Date: 19 Dec 2025 10:47 pm (UTC)
mllesatine: some pink clouds (Default)
From: [personal profile] mllesatine
I just couldn't get into Wake up dead man. At first I thought it was deliberately badly written to show how skewed the young priest's perspective was but it seemed to be played straight? The old guy founded the church? Since when are catholic churches founded? Actually I don't even know if this was supposed to be a catholic church because it sounded so ludicrous the whole time.

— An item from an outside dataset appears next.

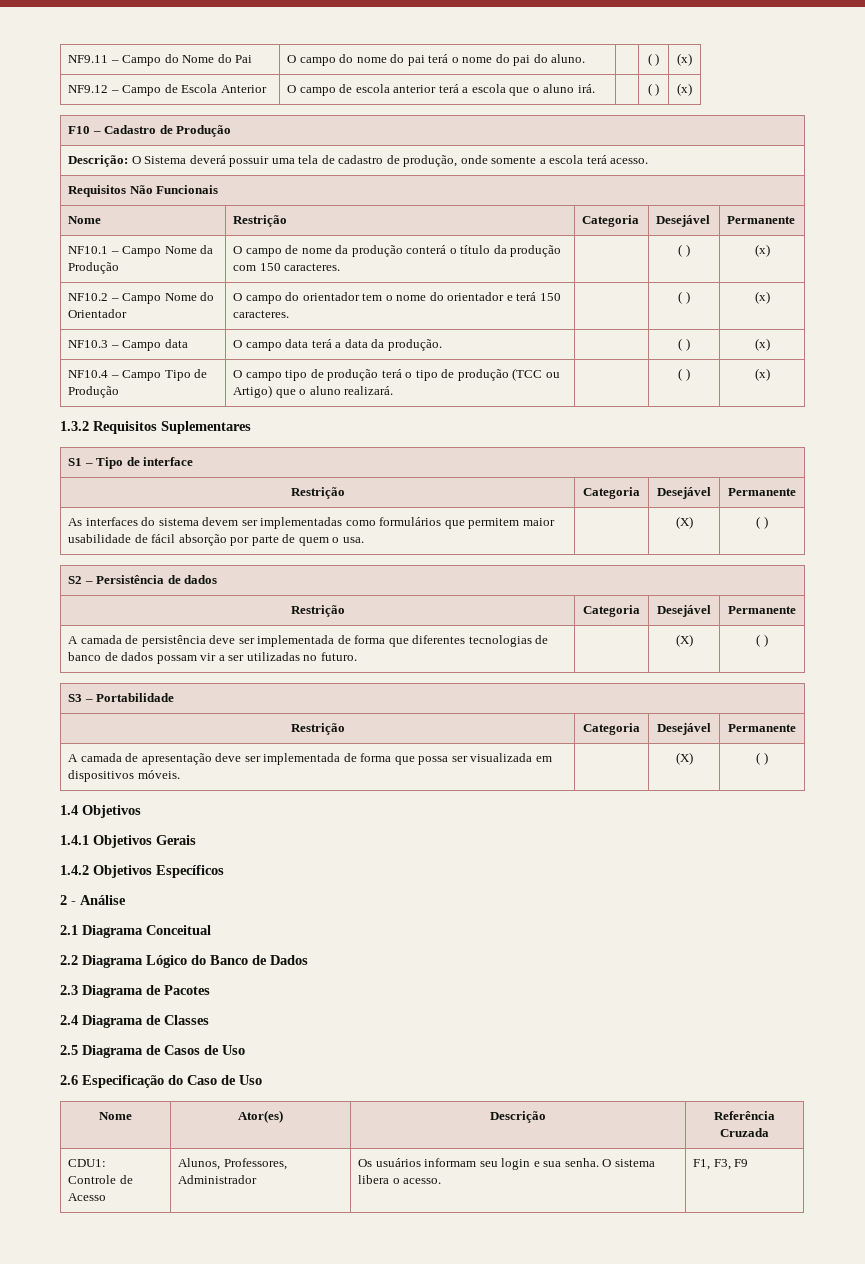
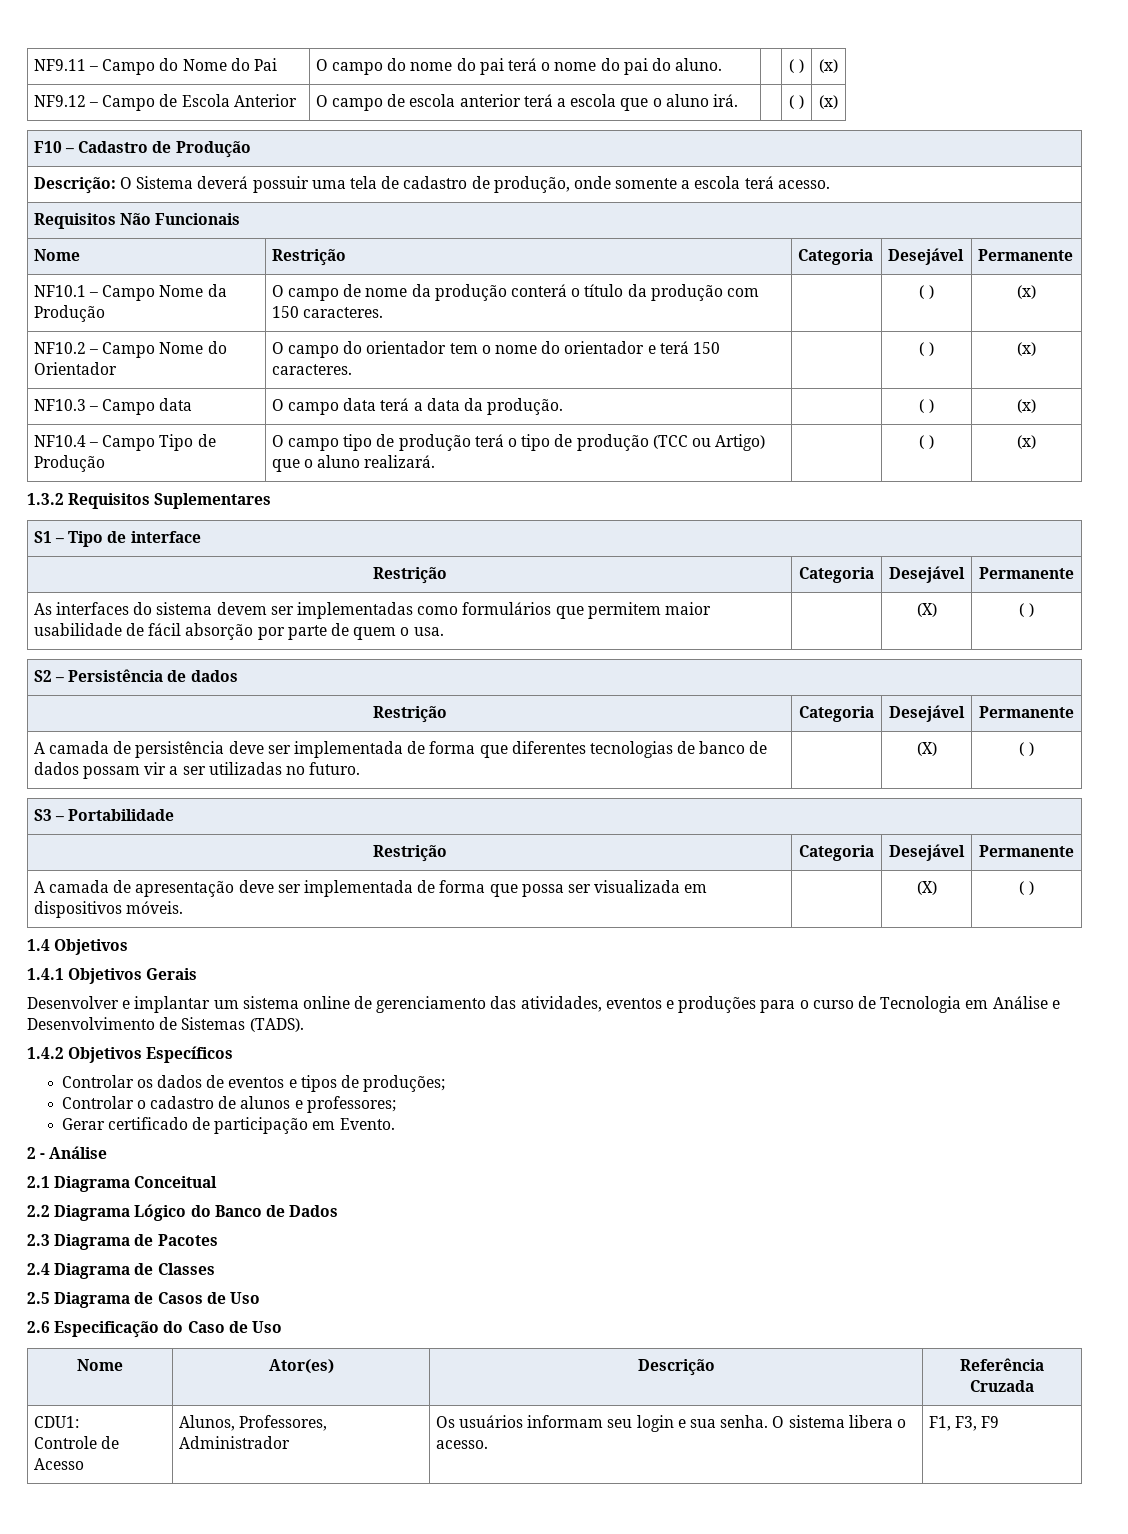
[60,865,224,878] 1.4.2 Objetivos Específicos -> [27,996,1060,1013] [27,1017,304,1032] [27,1046,234,1063] [61,1075,446,1092] [61,1096,396,1113] [61,1117,395,1134] Desenvolver e implantar um sistema online de gerenciamento das atividades, eventos e produções para o curso de Tecnologia em Análise e Desenvolvimento de Sistemas (TADS). // 1.4.2 Objetivos Específicos // Controlar os dados de eventos e tipos de produções; // Controlar o cadastro de alunos e professores; // Gerar certificado de participação em Evento.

I was looking forward to this movie and I'm honestly bummed. So many good actors who I enjoy - totally wasted on this nothing movie. I also looked very cheap to my eyes. The terrible green screen in the first few minutes, barely any scenes shot outside.

(no subject)

Date: 20 Dec 2025 03:30 pm (UTC)
mllesatine: some pink clouds (Default)
From: [personal profile] mllesatine
I briefly thought it was Anglican. I listened to a podcast today where the reviewers talked about Rian Johnson being raised evangelical. It makes sense that he wouldn't give a second thought to a line about "founding a new church" but did nobody else catch this?

Oh yeah, the first thing that threw me really off was that Josh Brolin had an illegitimate child and that he somehown didn't get blamed himself for this total lapse from abstinence. It would have made more sense for the parishioners to turn away from him or him being assigned to a new church but it sounded like everybody knew about his daughter.